◆ DIRECTION ◆
Count the lines in the listing below that contain the string "part", and state only that number.

◆ INFORMATION PROVIDED ◆
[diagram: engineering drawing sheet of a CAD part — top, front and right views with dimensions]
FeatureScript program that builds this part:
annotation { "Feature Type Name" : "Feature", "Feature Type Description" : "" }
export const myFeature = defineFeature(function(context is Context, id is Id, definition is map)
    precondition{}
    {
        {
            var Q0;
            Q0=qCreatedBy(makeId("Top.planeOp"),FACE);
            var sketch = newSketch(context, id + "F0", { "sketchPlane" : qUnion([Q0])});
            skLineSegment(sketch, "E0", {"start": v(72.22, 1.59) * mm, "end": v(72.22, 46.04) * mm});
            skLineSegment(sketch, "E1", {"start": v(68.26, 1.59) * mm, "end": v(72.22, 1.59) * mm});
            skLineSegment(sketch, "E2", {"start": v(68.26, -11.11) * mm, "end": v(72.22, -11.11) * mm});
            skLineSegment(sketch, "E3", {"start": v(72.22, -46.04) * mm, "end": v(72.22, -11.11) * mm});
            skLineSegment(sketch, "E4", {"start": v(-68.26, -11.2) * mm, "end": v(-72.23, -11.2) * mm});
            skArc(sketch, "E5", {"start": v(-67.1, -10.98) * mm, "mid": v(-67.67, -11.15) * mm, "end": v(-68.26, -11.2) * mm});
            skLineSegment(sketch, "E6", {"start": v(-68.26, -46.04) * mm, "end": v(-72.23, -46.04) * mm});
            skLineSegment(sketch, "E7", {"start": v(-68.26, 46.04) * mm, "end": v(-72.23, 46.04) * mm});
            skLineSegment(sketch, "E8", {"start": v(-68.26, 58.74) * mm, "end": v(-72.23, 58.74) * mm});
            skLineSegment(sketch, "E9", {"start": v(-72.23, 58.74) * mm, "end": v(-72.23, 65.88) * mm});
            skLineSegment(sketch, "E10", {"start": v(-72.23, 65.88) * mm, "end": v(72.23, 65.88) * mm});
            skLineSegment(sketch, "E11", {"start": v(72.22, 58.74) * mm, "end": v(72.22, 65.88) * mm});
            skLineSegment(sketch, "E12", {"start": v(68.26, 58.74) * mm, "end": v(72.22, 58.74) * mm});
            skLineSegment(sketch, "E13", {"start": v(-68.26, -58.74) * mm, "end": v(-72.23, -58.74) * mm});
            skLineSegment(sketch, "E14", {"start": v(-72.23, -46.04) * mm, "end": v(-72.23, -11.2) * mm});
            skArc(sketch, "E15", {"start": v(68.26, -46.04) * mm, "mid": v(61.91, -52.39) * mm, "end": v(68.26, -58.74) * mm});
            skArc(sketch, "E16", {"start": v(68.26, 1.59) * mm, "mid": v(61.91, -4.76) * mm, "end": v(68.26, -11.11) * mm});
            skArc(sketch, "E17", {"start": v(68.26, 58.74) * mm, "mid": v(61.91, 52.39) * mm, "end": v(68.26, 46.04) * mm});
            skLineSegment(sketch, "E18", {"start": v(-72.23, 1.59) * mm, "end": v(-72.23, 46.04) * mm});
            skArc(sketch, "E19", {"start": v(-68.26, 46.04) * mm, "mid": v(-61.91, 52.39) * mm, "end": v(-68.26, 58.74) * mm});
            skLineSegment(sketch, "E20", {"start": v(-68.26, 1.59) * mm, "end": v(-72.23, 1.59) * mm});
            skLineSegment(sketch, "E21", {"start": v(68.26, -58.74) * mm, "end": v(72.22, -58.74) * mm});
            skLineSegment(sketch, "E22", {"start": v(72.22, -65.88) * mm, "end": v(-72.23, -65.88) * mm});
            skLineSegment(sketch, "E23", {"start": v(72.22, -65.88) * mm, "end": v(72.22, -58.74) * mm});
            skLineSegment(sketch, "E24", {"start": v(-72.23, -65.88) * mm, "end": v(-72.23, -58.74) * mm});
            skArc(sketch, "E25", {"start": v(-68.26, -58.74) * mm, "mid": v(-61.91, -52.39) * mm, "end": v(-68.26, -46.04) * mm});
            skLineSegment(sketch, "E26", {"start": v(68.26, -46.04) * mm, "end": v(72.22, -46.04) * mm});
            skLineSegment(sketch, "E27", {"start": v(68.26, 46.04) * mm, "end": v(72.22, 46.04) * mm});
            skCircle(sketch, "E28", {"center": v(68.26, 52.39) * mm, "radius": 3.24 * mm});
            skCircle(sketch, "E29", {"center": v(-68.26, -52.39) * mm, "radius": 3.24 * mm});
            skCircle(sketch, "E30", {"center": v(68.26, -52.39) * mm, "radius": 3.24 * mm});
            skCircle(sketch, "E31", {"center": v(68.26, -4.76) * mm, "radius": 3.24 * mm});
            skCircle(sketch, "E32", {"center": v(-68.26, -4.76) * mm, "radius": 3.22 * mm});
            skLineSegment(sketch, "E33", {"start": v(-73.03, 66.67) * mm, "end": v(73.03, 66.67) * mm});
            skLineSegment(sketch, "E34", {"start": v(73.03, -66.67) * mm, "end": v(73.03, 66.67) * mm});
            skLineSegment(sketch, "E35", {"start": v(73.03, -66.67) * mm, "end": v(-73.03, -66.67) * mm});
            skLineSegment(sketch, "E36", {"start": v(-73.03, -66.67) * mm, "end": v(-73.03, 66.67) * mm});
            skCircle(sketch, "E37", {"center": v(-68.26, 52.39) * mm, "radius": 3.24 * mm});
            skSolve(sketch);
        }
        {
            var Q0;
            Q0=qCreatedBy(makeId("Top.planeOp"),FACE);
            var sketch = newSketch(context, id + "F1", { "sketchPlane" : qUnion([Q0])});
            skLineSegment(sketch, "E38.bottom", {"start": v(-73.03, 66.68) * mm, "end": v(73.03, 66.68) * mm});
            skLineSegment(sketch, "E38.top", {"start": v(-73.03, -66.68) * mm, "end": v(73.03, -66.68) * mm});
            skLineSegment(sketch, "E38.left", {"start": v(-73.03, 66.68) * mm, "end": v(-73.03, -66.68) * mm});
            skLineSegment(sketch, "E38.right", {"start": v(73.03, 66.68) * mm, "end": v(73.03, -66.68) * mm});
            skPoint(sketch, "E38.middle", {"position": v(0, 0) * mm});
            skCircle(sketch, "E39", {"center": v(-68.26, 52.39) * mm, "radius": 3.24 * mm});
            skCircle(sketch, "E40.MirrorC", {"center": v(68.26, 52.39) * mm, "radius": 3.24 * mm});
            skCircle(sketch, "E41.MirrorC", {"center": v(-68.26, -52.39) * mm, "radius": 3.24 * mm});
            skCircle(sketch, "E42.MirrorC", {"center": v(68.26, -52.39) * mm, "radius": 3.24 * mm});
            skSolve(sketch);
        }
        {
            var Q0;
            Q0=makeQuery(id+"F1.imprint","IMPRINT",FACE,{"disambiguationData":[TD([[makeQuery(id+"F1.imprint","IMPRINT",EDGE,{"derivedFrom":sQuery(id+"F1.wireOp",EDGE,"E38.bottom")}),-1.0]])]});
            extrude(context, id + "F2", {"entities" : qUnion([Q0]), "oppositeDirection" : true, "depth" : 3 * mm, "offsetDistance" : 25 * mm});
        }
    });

◆ WRITTEN ANSWER ◆
2